Guerra commerciale, Pechino in difficoltà nel sostituire il made in Usa

I dazi americani sulle importazioni cinesi entreranno in vigore il prossimo 6 luglio. Anche Pechino ha imposto dei dazi sui prodotti americani. Gli analisti prevedono un forte calo dei consumi di soia in Cina a causa della difficoltà di reperire grandi quantità di questo prodotto da altri paesi

Dazi su dazi contro dazi. Sembra un complicato scioglilingua, invece quest’epifora descrive perfettamente ciò che sta accadendo nella guerra commerciale tra Washington e Pechino. Sì, perché da venerdì 6 luglio scatteranno le nuove misure imposte dall’amministrazione Trump sui prezzi di 34 miliardi di prodotti d’importazione cinese.

La ricetta economica adottata dagli Stati Uniti ha l’obiettivo di aumentare il prezzo della merce made in Cina in modo tale da diminuire le importazioni. Ciò dovrebbe far aumentare la domanda interna del paese verso prodotti di fabbricazione Usa e rimettere in moto così l’economia americana, facendo aumentare il lavoro, tramite la creazione di nuovi posti occupazionali, ridurre il livello di disoccupazione e incrementare il Prodotto interno lordo (Pil) nazionale. Gli Stati Uniti hanno adottato queste misure economiche anche per le merci europee, tassando pesantemente parte delle importazioni provenienti dal vecchio continente.

########

▸ **Compiti da svolgere**
**a.** Riassumi in forma di elenco il paragrafo dell'articolo sulla guerra commerciale che comincia con "La ricetta economica adottata", conservandone i fatti principali.
**b.** Secondo l'articolo sulla guerra commerciale, su quale valore di prodotti d'importazione cinese si applicheranno le nuove misure dell'amministrazione Trump?
**c.** Riproduci fedelmente il passo dell'articolo sulla guerra commerciale che comincia con "Dazi su dazi" e prosegue fino a "prodotti d’importazione cinese.".
Il materiale non ha alcun legame con l'articolo sulla guerra commerciale.

▸ **Dati mostrati**
########

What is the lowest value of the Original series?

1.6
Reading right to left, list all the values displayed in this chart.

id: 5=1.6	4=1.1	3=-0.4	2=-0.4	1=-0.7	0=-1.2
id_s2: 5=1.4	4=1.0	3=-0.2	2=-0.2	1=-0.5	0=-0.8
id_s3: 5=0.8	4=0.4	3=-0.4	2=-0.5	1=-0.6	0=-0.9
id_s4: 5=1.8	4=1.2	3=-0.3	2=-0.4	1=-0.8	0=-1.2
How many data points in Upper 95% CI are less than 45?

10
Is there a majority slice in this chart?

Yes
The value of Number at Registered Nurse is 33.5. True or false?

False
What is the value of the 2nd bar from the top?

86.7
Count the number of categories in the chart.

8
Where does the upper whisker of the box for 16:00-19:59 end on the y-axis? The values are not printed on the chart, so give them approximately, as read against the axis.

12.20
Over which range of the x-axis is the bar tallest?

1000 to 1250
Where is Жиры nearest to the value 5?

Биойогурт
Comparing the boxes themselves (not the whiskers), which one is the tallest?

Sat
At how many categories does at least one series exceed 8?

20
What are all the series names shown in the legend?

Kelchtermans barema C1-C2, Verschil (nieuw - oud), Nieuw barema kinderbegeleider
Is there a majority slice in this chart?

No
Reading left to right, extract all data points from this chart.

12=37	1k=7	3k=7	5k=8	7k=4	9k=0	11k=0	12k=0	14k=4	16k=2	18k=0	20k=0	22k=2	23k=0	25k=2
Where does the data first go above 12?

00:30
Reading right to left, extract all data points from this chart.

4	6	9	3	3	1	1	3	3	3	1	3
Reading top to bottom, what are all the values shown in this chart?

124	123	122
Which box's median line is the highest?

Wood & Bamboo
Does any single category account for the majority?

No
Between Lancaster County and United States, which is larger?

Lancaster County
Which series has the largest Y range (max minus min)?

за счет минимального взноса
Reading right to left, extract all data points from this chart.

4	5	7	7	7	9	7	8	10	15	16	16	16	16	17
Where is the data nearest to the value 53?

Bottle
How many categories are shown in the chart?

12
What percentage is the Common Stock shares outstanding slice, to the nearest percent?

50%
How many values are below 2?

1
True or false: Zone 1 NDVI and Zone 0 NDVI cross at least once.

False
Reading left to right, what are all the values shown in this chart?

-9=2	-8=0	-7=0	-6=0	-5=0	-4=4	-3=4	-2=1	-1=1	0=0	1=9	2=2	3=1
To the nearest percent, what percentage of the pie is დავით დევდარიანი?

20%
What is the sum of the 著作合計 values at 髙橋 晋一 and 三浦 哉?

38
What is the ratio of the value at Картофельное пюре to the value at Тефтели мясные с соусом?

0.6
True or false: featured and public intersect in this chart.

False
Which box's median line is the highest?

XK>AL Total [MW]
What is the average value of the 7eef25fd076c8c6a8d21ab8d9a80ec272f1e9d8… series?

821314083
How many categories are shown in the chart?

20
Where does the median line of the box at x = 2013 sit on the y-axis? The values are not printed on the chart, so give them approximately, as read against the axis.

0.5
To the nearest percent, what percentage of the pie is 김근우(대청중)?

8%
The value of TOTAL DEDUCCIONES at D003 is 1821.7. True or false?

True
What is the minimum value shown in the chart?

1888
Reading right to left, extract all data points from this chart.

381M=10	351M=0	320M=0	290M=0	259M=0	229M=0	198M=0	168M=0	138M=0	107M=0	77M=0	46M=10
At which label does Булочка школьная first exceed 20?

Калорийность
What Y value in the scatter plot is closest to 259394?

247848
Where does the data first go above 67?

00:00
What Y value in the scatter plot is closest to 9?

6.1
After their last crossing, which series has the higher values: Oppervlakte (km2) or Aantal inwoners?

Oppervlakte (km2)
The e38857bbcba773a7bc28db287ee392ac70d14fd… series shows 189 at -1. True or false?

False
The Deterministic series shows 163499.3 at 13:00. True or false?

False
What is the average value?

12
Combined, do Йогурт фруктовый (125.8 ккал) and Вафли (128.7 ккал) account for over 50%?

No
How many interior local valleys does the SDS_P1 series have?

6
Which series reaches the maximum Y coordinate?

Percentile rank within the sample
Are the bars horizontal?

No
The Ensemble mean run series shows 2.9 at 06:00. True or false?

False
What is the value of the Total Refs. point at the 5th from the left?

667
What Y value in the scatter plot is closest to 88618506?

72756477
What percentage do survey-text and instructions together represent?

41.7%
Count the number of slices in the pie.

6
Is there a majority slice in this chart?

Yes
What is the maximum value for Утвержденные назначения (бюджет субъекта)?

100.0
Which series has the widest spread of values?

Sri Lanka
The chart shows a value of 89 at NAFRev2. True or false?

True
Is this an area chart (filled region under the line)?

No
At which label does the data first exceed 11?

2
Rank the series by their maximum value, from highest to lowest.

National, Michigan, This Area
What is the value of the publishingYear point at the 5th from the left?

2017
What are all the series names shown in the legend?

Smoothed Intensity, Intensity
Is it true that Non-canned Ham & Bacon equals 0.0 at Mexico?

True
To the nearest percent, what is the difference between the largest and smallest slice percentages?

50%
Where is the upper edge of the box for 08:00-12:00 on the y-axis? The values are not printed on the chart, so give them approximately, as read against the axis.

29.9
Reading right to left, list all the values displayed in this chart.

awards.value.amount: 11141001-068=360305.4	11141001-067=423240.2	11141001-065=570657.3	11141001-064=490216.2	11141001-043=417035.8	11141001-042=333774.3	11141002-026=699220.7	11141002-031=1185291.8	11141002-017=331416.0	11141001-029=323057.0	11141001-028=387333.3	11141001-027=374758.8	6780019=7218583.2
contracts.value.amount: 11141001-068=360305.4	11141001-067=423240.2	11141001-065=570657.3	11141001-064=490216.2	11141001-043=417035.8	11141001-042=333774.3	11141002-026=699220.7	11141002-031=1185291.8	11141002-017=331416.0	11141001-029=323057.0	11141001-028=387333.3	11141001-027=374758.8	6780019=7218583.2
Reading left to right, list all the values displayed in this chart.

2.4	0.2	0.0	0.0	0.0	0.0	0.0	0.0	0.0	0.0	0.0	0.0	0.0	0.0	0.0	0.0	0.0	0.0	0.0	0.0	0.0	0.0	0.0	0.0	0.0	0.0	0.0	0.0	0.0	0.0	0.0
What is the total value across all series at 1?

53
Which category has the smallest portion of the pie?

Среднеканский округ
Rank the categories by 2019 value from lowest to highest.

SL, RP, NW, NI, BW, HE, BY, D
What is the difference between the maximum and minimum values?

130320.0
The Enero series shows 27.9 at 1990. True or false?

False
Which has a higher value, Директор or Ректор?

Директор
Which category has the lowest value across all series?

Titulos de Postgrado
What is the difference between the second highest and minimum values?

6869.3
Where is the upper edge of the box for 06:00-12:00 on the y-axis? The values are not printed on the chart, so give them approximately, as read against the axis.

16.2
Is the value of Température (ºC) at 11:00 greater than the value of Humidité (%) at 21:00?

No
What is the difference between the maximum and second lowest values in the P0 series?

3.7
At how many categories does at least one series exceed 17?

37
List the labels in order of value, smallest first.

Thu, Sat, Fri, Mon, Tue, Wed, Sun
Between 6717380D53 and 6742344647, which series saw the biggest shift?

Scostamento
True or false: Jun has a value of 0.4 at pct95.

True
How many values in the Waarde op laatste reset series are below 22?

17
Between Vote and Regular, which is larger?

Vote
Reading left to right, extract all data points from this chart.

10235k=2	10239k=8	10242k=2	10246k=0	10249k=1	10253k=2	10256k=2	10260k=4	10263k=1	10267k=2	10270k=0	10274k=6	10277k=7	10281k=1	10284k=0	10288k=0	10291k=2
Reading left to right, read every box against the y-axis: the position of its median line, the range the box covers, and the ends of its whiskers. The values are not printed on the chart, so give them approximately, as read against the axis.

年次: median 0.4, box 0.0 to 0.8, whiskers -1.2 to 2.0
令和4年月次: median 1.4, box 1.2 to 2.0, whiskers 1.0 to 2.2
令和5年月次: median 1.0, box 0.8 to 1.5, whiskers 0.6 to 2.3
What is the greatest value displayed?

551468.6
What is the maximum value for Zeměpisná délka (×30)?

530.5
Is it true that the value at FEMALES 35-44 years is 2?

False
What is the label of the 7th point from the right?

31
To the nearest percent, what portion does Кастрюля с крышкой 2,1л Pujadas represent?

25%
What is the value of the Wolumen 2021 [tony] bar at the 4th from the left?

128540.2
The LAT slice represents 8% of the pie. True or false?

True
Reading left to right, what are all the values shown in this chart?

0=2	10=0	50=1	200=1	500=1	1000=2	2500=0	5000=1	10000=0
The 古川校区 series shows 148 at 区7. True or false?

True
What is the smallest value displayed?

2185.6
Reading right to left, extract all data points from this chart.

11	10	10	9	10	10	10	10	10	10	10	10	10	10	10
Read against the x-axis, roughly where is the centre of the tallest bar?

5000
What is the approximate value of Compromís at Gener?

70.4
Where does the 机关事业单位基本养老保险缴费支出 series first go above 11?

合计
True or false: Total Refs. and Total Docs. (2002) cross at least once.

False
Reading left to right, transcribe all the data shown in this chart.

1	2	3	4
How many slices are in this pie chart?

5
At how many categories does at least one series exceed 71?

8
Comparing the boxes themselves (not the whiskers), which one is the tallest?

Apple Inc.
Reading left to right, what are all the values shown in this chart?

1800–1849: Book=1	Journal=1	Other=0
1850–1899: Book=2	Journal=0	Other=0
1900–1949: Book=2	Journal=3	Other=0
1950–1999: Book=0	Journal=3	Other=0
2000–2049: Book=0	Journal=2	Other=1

########

▸ **Le risposte**
**a.**
- Gli Stati Uniti puntano ad aumentare il prezzo delle merci cinesi per ridurne le importazioni.
- Ciò dovrebbe spingere la domanda interna verso prodotti americani e rilanciare l'economia, con nuovi posti di lavoro, meno disoccupazione e un Pil più alto.
- Le stesse misure colpiscono anche parte delle importazioni europee, tassate pesantemente.

**b.** Su 34 miliardi di prodotti d'importazione cinese.

**c.**
Dazi su dazi contro dazi. Sembra un complicato scioglilingua, invece quest’epifora descrive perfettamente ciò che sta accadendo nella guerra commerciale tra Washington e Pechino. Sì, perché da venerdì 6 luglio scatteranno le nuove misure imposte dall’amministrazione Trump sui prezzi di 34 miliardi di prodotti d’importazione cinese.